3. the method for a kind of inner and outer decorative parts of automobile optimum welding track according to claim 2, it is characterised in that

For the current path θ of each particle in step S22_i, according to reversing, the method for middle or two ends is new to produce Traverse path.

4. the method for a kind of inner and outer decorative parts of automobile optimum welding track according to claim 2, it is characterised in that described to move back It is to reach predetermined iterationses or reach annealing temperature to go out condition.

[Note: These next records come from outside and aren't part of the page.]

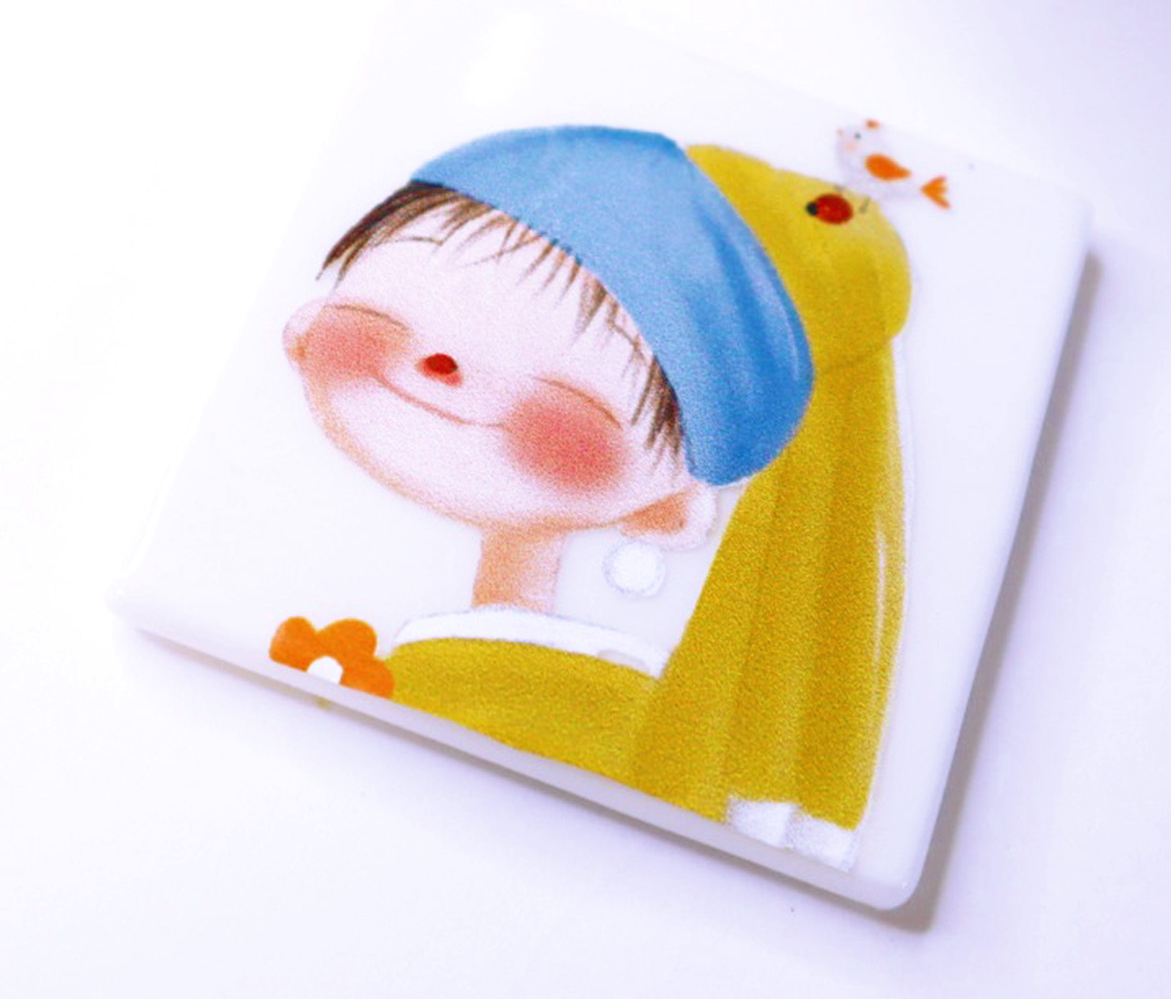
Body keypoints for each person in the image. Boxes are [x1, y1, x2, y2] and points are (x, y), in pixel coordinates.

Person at [281, 127, 912, 864]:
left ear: (671, 506)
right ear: (303, 331)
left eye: (567, 380)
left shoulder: (597, 716)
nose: (442, 362)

5. a kind of method of inner and outer decorative parts of automobile optimum welding track according to claim 1, it is characterised in that the step Rapid S1 is specifically included：

S11, determine in workpiece whether all parts have correct solder joint number and location；

After S12, all parts for identifying included in workpiece, mechanical arm is transferred information to, call correct soldering tip to portion Part is welded.

6. a kind of method of inner and outer decorative parts of automobile optimum welding track according to claim 5, it is characterised in that the step Solder joint number and location are detected by image processing algorithm in rapid S11.

7. the method for a kind of inner and outer decorative parts of automobile optimum welding track according to claim 2, it is characterised in that

By the solder joint order θ in step S3_bestAs the node of the welding track of welding robot, so that its is automatic Successively butt welding point is subjected on ground.